Entre os originais, há três poemas de Alexandre O’Neill, musicados, respectivamente, por Filipe Teixeira, Carlos Teixeira e Luís Figueiredo: Soneto inglês (a abrir o disco), O Tejo corre no Tejo e, penúltimo tema dos 15 que foram gravados, Um Carnaval. Refira-se que não há ligações familiares entre os três Teixeiras que figuram no disco, “é só o nome.”
Há também um fado com música de Mário Laginha, Graças de Lisboa, com letra de António Vilar da Costa. “O Miguel Amaral tinha lá colectâneas de poetas populares, com poemas que gravados muito poucas vezes ou já esquecidos. E esse tema, apesar de ser de um poeta popular muito antigo, ainda hoje é actual. E o Miguel Amaral teve a inteligência, e a amizade, de pedir ao Mário Laginha para compor um fado tradicional para ele.” Mas há várias letras novas, como a que escreveu o também jovem fadista Marco Oliveira, Nenhum de nós, para a qual Miguel Amaral escreveu um fado que baptizou Alexandrino do Amaral.

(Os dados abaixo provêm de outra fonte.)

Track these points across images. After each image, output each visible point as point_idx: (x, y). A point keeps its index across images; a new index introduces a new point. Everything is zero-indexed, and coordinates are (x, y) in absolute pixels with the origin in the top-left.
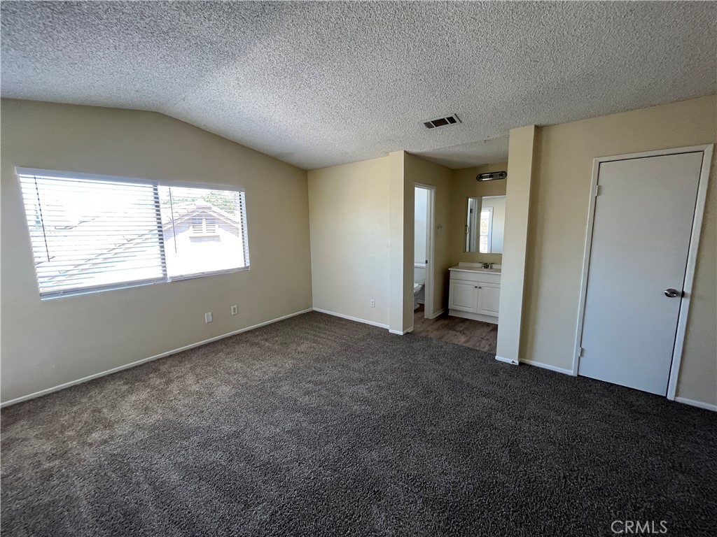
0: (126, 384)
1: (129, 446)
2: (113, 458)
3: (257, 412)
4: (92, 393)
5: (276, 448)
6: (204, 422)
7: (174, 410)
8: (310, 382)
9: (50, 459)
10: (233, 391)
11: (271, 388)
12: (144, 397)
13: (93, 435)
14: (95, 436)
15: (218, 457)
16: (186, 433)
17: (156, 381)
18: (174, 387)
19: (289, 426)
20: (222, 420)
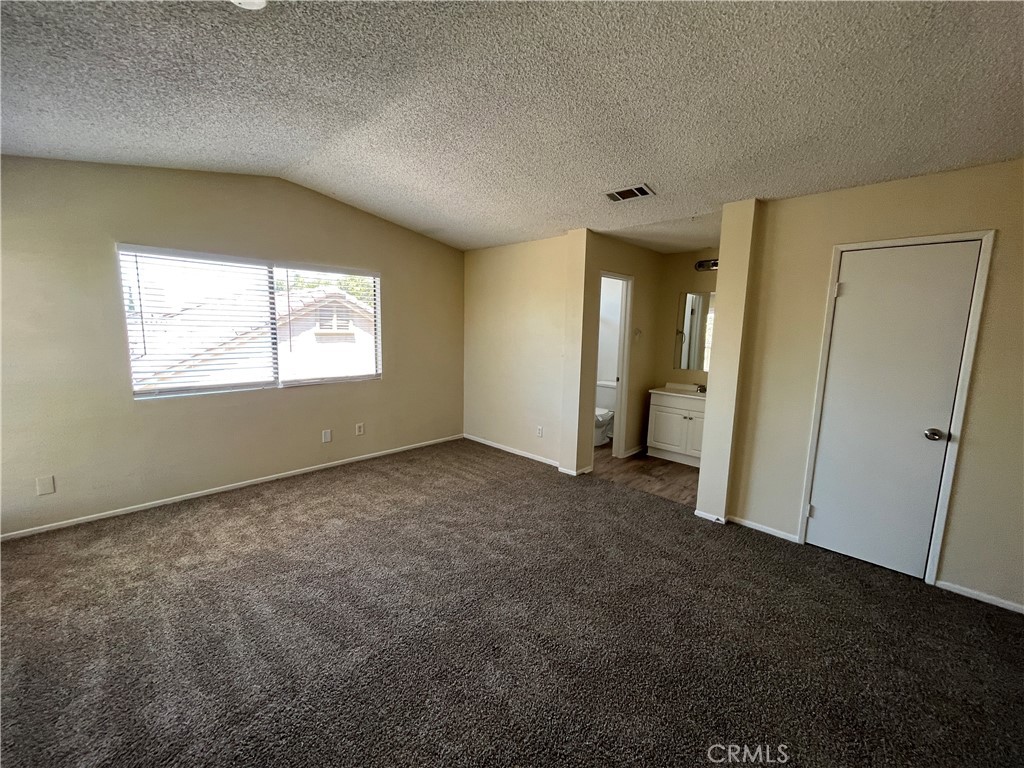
0: (222, 507)
1: (220, 573)
2: (201, 585)
3: (372, 551)
4: (184, 515)
5: (386, 592)
6: (307, 557)
7: (274, 540)
8: (442, 522)
9: (134, 579)
10: (347, 526)
11: (392, 526)
12: (241, 523)
13: (182, 559)
14: (185, 560)
15: (318, 594)
16: (285, 566)
17: (257, 507)
18: (278, 516)
19: (405, 569)
20: (328, 555)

Influências antigas e novas
O disco de estreia de Miguel Xavier já teve uma primeira apresentação este ano, no Porto, no Mosteiro de São Bento da Vitória. Foi no Dia Mundial da Música, 1 de Outubro. Agora no Teatro Villaret, também com encenação de Nuno Carinhas, Miguel juntará aos fados do disco outros que vem cantando desde o início da sua carreira. “Vai ter quase todos os fados deste disco, mas terá também outros, como o Fado Rosita [de Joaquim Campos] com um poema de David Mourão-Ferreira, que fazia parte do repertório de Maria do Rosário Bettencourt, um fado que eu canto todos os dias, há bastante tempo [Quatro estações]. O espaço é diferente, porque é uma sala e não um claustro, mas o mote e a ideia estética são os mesmos que presidiram ao espectáculo no Mosteiro de São Bento da Vitória.”
A forma como Miguel Xavier hoje canta, além das audições ainda na infância, é marcada por várias fases. “Há nomes que trago desde pequenino, que eram os que a minha avó punha a ouvir lá em casa, a Amália Rodrigues e o Alfredo Marceneiro. Depois, à medida que fui crescendo, fui pesquisando cada vez mais fadistas, mais fados, e tentando perceber o que é este mundo tão simples, mas ao mesmo tempo tão complexo.” E foi criando as suas referências. Por exemplo, António Rocha (lisboeta, nascido em 1938): “É das primeiras vozes masculinas que me surgiram e me acompanham até hoje, dizem que tenho muita coisa dele. Mais tarde, o Manuel de Almeida. Depois, da nova geração, à medida que fui começando a cantar, o Camané e o Ricardo Ribeiro. São estas as minhas referências.”